You Should Play: Solve a mystery in an epic game of whodunit in The Trace
These days, keeping up with games can be a full-time job. So how do you separate the signal from the noise, the wheat from the chaff, the Temple Runs from the Temple Jumps? Allow us to help by regularly selecting a game You Should Play.
The Trace starts out like all good murder mysteries do: You play Baltimore police detective Sam Pearce, investigating an apparent suicide that turns out to be a murder. You’re aided by your lab partner, Alex, who checks in occasionally via phone, and a forensic flashlight that you can use to examine objects for clues, such as blood, fibers, and fingerprints. As you discover clues, you start to piece together a larger web of questions, which ends up leading you to the answer of whodunit?
At first, The Trace looks a little like other titles I’ve played from the App Store—it’s a point-and-tap adventure, part escape-the-room and part hidden-object, with a bit of puzzle-solving mixed in. But unlike other titles, which seem to be thrown together a bit haphazardly (think escape-the-room games in which the objects you find make absolutely no sense), The Trace is a precisely planned-out mystery with a strong, well-written script. You won’t feel like you’re blindly scrambling to find clues that aren’t even tangentially related to the case—every clue you find, and every question you answer, has a clear logical, connection.
The puzzles are just the right amount of challenging to keep you on your toes without frustrating you for days. But if a nicely plotted puzzler isn’t enough to convince you, here are three more reasons to play:
It has an impressive 3D environment: This game looks fantastic right off the bat—everything looks realistic and appropriately gritty, from the second you turn the doorknob and enter the first scene (a garage, with a dead body peeking out from underneath a hydraulic car lift). But it’s not particularly impressive until you pick up the first object to examine—the lift’s control box, which is dangling from the dead man’s hand. You’re still in the tutorial mode at this point, so on-screen instructions will walk you through this, but you end up swiping the control box to turn it around so you can see all sides of it. And here’s where you’ll see that Relentless Software really worked on getting its 3D environment just right—from now on, objects you pick up can be thoroughly examined, almost as thoroughly as if you were holding them in real life.
You’ll also find that The Trace’s environment is extremely searchable—which makes for a much more interesting, and more challenging, game. Sure, some drawers are locked, and a stack of file cabinets in the auto garage’s office will appear “uninteresting” (unsearchable) to your character, but for the most part, any drawer or cabinet you want to look inside can be opened and searched.
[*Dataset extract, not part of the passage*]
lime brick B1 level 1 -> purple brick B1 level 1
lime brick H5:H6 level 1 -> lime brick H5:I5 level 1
Obviously, not all of these drawers and cabinets will yield clues, but you’ll feel fully immersed in the game.
You’ll discover leads and answer questions: TheTrace is not all point-and-tap object examining—you also have a murder mystery to solve! As you find clues, you’re presented with questions (“leads”) and answers (“clues”). The questions appear as a connected web, and some require two or three different clues to solve. When you find a new question/lead, a new question mark appears on your web—tap it, and you’ll see the question, as well as how many clues you need to solve it. For example, the first lead you find is “Did the deceased lower the hydraulic platform himself?” and the first clue is a fingerprint that, when scanned, does not belong to the deceased. Add two and two together—that is, drag the clue to the lead’s clue slot—and poof: You have an answered question, and you’ve completed one (small) part of your web.
As a reward, completing certain sections of the web yields short, revealing cut-scenes.
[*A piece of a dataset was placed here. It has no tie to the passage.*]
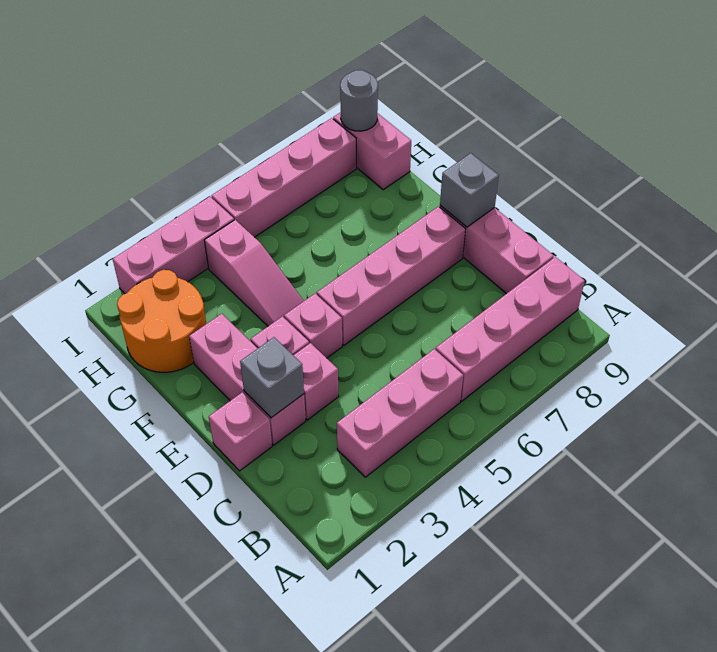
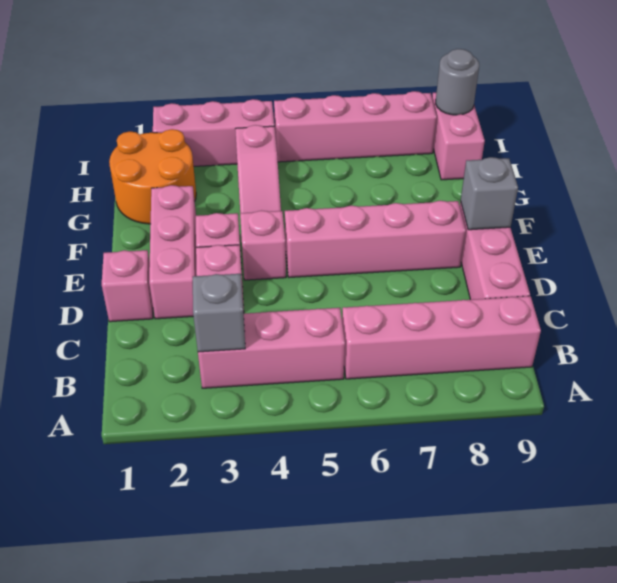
grey brick D2 level 2 -> grey brick B3 level 2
No hints and no waiting: I play a lot of detective-style iOS games (many are of the hidden-object genre), and almost all of the ones I’ve played have a hint system. But TheTrace has no hint system, and I think that’s a good choice. Most hint systems are either too easy but “expensive” (you’ll have to wait ages for them to replenish, or you’ll have to purchase them with premium currency), or “cheaper” but extremely vague. Instead of a hint system, The Trace gives you a social option—if you get stuck, you can Tweet about it for help. I didn’t end up using the Tweet system (though I did get stuck a few times), but it seems like a nice balance between “too hard” and “too easy” hints.
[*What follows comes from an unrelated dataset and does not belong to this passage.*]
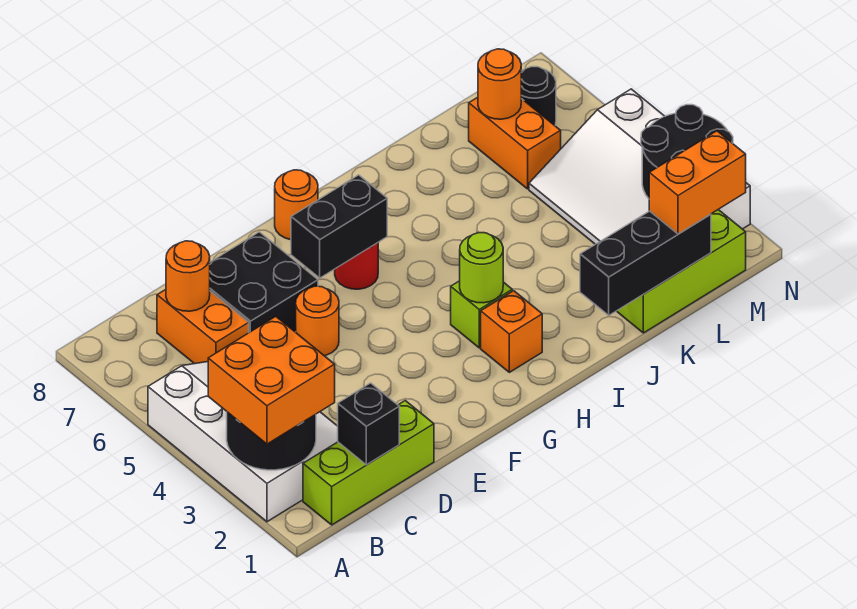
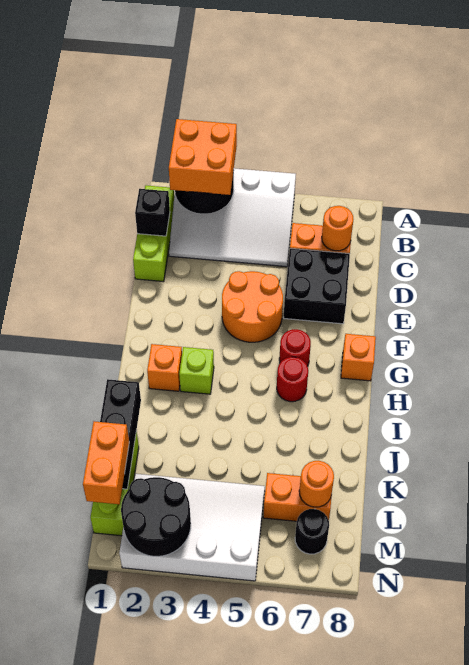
orange round brick E5 level 1 -> orange round brick E4:F5 level 1
black brick F6:G6 level 2 -> none
orange round brick G8 level 1 -> orange brick G8 level 1
lime round brick H3 level 2 -> none
none -> red round brick H6 level 1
Because this is a paid title, there’s also no waiting for energy or points to replenish as you explore the scenes. As a result, you’ll get through the three-chapter storyline fairly quickly, but not once will you feel wrenched out of the story because your “caffeine level” or some such nonsense is too low. For some, The Trace will feel a little on the short side, but the story is so well written that, by the end of it, you’ll feel like you’ve solved a real mystery.